Daniel Neumann is a Brooklyn-based sound artist, organizer and audio engineer, originally from Germany. He holds a master’s degree in media art from the Academy of Visual Art Leipzig and also studied electronic music composition under Emanuelle Casale in Catania, Italy. In his artistic practice he is using conceptual and often collaborative strategies to explore sound, sound material and its modulation through space, situation and media.

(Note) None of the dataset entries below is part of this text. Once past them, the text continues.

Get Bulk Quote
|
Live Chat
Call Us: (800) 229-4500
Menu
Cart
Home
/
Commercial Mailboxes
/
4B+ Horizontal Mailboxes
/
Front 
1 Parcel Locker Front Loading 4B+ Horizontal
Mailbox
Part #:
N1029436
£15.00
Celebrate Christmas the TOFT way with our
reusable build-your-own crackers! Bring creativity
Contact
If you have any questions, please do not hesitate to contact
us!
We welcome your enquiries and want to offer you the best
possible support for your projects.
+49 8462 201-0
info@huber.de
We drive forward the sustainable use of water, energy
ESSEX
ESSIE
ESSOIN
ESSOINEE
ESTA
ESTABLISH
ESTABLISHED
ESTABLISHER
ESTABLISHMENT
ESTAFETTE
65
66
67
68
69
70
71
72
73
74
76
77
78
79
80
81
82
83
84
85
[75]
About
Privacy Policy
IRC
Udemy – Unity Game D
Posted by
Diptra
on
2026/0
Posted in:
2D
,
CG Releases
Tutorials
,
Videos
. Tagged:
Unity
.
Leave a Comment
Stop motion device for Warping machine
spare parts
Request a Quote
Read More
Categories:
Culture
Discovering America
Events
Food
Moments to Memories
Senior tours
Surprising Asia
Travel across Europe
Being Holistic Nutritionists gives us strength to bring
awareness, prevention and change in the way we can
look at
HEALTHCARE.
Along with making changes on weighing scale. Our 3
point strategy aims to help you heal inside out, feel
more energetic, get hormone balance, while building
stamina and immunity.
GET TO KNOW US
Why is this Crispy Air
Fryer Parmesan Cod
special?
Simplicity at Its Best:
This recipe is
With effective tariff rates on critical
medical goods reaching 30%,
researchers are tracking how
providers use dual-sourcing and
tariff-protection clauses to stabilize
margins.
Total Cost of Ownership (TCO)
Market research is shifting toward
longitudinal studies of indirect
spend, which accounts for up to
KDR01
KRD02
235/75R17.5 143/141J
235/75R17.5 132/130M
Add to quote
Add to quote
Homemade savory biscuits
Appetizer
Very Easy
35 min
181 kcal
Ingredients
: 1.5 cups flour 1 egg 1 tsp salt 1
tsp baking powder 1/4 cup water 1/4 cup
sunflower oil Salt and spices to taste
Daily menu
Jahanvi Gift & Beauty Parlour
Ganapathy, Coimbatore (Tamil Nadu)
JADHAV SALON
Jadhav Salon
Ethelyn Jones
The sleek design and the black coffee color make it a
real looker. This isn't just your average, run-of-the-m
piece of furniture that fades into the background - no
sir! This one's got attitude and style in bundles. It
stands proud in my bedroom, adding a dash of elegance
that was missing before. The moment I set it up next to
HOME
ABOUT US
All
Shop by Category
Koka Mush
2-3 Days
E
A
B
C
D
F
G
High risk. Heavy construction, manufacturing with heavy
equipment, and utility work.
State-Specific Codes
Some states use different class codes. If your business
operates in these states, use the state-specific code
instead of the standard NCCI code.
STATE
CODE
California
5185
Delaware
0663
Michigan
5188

Adam Douglas Thompson received his BA in Art History from Yale University in 2004, and his MFA in Visual Art from Brooklyn College in 2008.  He has had solo exhibitions at Auxiliary Projects, Artslant, and Sara Meltzer Gallery/Projects, and his work has been included in exhibitions at Nurture Art, Regina Rex, Lesley Heller Workspace, Boston Center for the Arts, Centotto, Studio 10, among other venues.  In 2010 a book of 100 of his drawings titled #1359-1458 was published by Regency Arts Press, Ltd. His drawings have also been featured in magazines including Electric Literature and The Believer.

Giselle Zatonyl (b. 1986, Argentina) is a Brooklyn based multi-disciplinary artist and curator.  Her work explores new technologies to create immersive digital environments with video and sculpture. Zatonyl moved to the United States in 1999, and received a BFA in Photography and Art History from New World School of Arts in Miami, FL.  Since 2008 she has lived and worked in New York City – in 2014 she was awarded a residency at Culture Hub to continue exploration of her interests in systems, mechanisms, interaction and utilizing science and technology in Art.


Nicholas O’Brien (DDA Gallery Director) is a net-based artist, curator, and writer. His work has appeared and featured in several publications including ARTINFO, Rhizome at the New Museum, Junk Jet, Sculpture Magazine, Dazed Digital, The Creators Project, DIS, Frieze d/e, San Francisco Art Quarterly, the Brooklyn Rail, and the New York Times.